Le clinicien soupire et écrit "Prozac" sur son carnet de prescription.
Mais il s'avère que beaucoup de ces préoccupations concernant la perte de mémoire sont mal placées. La perturbation cognitive associée à l'ECT n'est habituellement que mineure et transitive. L'ensemble de la perte de mémoire, propagée pendant des années par les psychologues en particulier, s'avère avoir le même statut scientifique que la croyance que les vaccins causent l'autisme. Les deux sont des mythes urbains.

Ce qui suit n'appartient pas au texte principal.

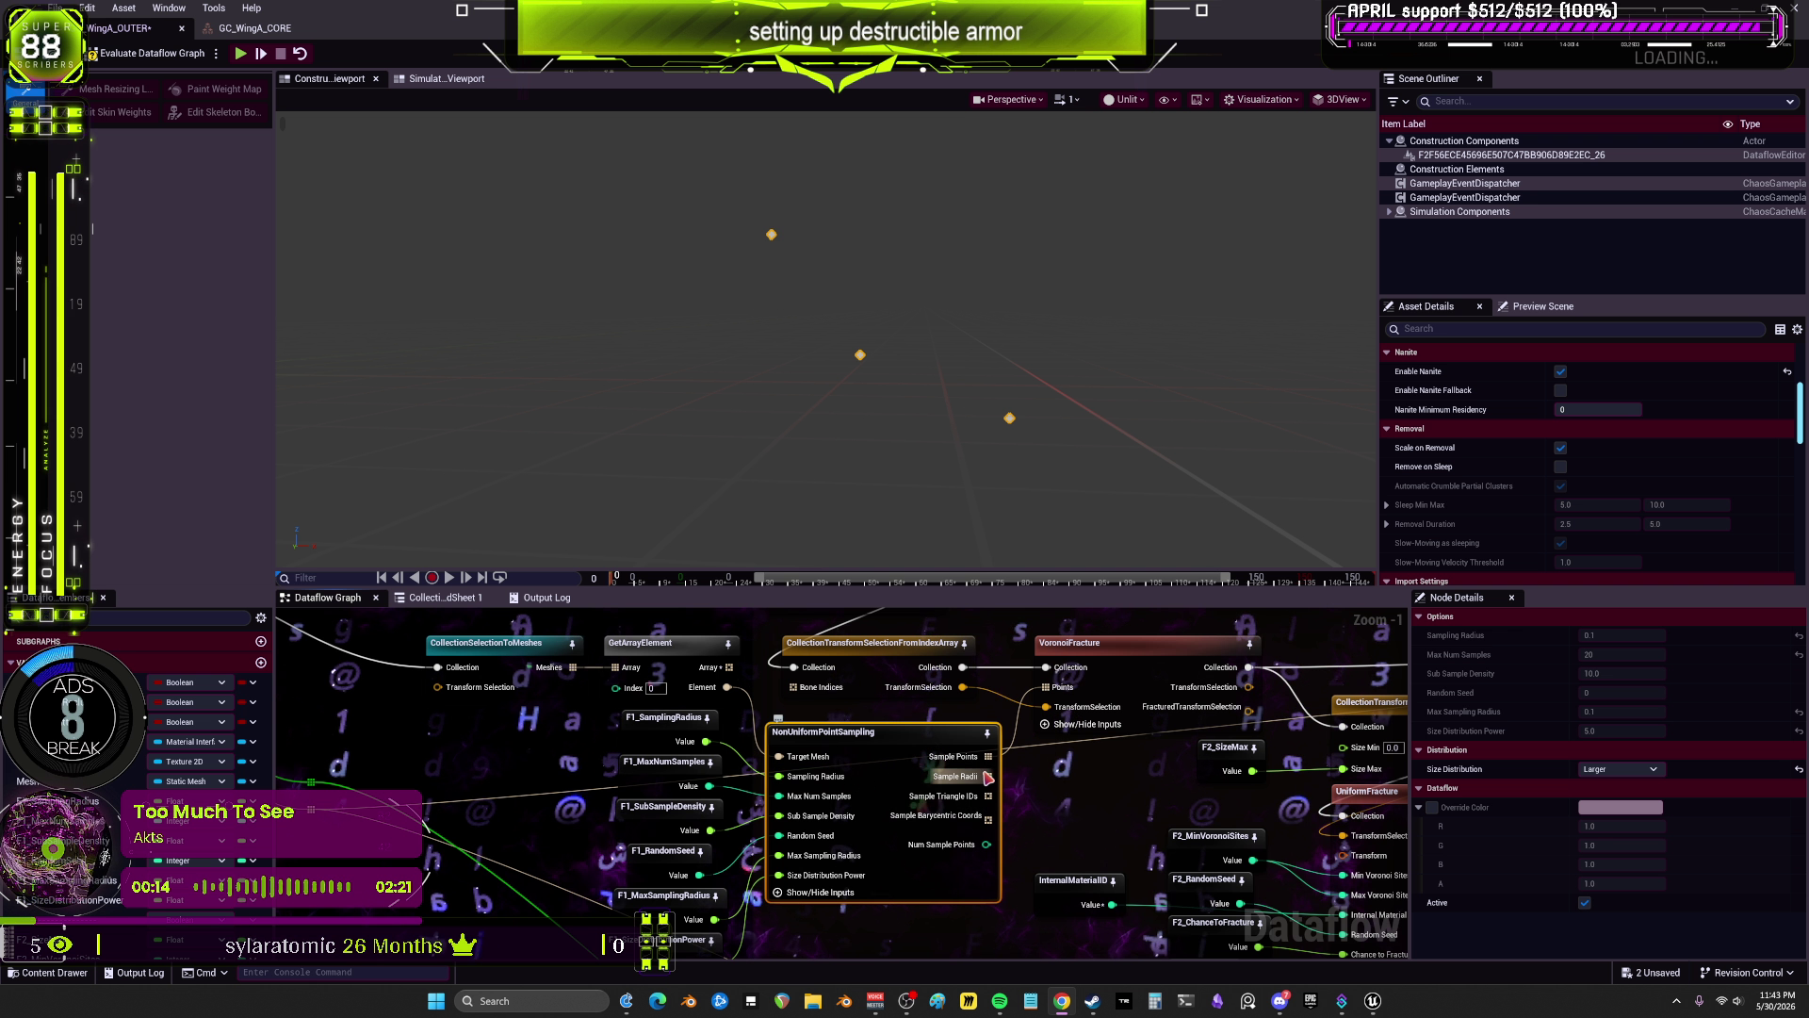
click(952, 652)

Maintenant, on sait depuis longtemps qu'ECT n'efface pas tous ses souvenirs. Étude après étude l'a démontré. Mais le numéro de mars 2016 de l'éminent journal britannique, Psychological Medicine, rapporte des recherches sur ECT menées par un groupe de psychiatres universitaires à Belgrade; il constitue un rappel scientifique puissant que l'ECT n'a pas d'effets majeurs sur la mémoire.
En appliquant ECT bitemporal (électrodes sur les deux temples) à 30 patients adultes atteints de «trouble dépressif majeur», ils ont appris qu'il n'y avait pas de perte de mémoire après ECT (par rapport à la ligne de base) et qu'il y avait une amélioration de la mémoire. la dépression elle-même. Ils ont conclu: «Nos résultats sur l'apprentissage et la mémoire en relation avec l'ECT pendant le traitement de la dépression n'ont pas provoqué de déficit mémoire ECT bi-temporal significatif et prolongé.
Cela a été connu depuis des décennies, depuis l'introduction de l'ECT en 1938, mais chaque génération de cliniciens a tendance à l'oublier – face au mouvement anti-ECT, dirigé par l'Église de Scientologie; face à une industrie pharmaceutique qui craint la concurrence de la thérapie convulsive; et face à toute une culture urbaine trop influencée par Hollywood et sous-influencée par la science.
Quand nous atteindrons le point où nous n'avons plus besoin de ces rappels continus, nous saurons que la psychiatrie est devenue une discipline vraiment fondée sur la science.